転生令嬢は騎士からの愛に気付かない
 ローウェルは知っている。もしかしたら断片的にかもしれないが、それでもアシュリーの身に何があったのかを。
 考えれば当たり前だ。だって昨夜、アシュリーを迎えに来てくれた侍女はローウェルの屋敷で働いている人で、彼女はローウェルの指示で動いたと言っていたではないか。
 そこからローウェルに伝わるのは当たり前のことだ。
 羞恥心で顔が熱くなっていった。膝の上で握った手のひらが震える。

 ──何か、言わないと。

 そう思って頭に浮かんだのは、目が覚めたときに部屋にいなかったヴィルヘルムのことだった。
 アシュリーが昨夜一緒にいたのはヴィルヘルムだけだ。ならば、こうなった理由が彼にあるのではと考え、彼にとばっちりが行くだろうことは簡単に考えられた。

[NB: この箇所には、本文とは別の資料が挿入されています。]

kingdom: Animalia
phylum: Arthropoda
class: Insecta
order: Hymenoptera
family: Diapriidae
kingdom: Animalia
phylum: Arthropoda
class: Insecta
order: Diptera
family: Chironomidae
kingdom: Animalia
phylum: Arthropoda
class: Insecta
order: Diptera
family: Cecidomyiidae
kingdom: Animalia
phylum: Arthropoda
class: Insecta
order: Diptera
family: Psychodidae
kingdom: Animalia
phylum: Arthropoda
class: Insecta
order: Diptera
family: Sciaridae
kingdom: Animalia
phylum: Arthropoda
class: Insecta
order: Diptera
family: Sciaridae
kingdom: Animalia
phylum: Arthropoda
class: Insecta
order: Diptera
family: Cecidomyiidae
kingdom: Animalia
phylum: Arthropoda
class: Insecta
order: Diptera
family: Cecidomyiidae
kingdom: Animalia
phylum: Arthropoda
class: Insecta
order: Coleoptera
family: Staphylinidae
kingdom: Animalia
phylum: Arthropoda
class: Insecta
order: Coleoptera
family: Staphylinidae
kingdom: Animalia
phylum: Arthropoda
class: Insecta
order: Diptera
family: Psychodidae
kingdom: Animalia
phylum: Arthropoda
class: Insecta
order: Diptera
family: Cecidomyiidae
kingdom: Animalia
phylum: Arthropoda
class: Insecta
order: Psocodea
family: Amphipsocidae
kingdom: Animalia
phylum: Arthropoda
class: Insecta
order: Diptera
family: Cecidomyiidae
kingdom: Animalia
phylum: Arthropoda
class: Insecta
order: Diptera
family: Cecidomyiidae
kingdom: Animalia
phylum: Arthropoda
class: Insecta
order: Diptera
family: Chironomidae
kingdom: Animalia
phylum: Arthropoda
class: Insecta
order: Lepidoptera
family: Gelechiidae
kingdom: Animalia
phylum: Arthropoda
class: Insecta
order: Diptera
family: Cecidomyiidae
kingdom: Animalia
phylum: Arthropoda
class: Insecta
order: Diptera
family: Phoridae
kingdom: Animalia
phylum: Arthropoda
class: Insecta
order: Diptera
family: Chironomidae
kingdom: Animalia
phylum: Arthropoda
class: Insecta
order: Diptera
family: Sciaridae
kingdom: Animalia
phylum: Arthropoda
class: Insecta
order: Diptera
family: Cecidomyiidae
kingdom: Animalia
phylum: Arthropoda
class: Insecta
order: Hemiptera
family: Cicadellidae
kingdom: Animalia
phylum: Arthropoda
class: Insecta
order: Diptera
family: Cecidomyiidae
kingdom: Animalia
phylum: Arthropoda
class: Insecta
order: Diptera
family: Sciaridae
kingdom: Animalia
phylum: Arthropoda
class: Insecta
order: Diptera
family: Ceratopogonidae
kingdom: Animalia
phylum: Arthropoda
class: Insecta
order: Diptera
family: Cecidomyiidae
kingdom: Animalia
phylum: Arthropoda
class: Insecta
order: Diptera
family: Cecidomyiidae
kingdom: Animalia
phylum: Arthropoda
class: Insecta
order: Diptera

「館長、申し訳ありません! ですがあの方は悪くなくて、わたしが誘って、それで……っ」

 言葉が上手く吐き出せない。溢れた声は震えてしまった。
 視線を向けたその先には、ローウェルが座っている。普段は飄々とした表情で、どんなことを考えているのかわからない。けれど、今の彼の顔からは考えどころか感情すら窺えなかった。

 ──怖い。

 アシュリーの心の中に恐怖心が浮かぶ。呼吸するのが苦しくなってきて、思わず胸元を握り締めた。

「アシュリーちゃん、さあ」

 静かな部屋にローウェルの声が響く。気付くと、広間にはローウェルとアシュリーだけになっていた。
 びくりと彼女が肩を揺らすと、ローウェルは深くため息を吐く。

「ボクは君に忠告したよ。《間違っても婚約の話を白紙にしようとして他に婚約者を作ろうとしたり、貴族籍を抜けるために不祥事起こしたりしないようにね》って」
「は、い」
「その上で、はっきりしておきたいから聞くけど、君は婚約者が誰か知らない。けど結婚するのは嫌だから、婚約の話を白紙にしようとしてヴィルヘルムを誘ったの? もしあのとき、ヴィルヘルム以外を相手に付けたとしても、君は同じことをした?」

 真っ直ぐ視線を向けられて問われた言葉に、アシュリーはすぐに答えられなかった。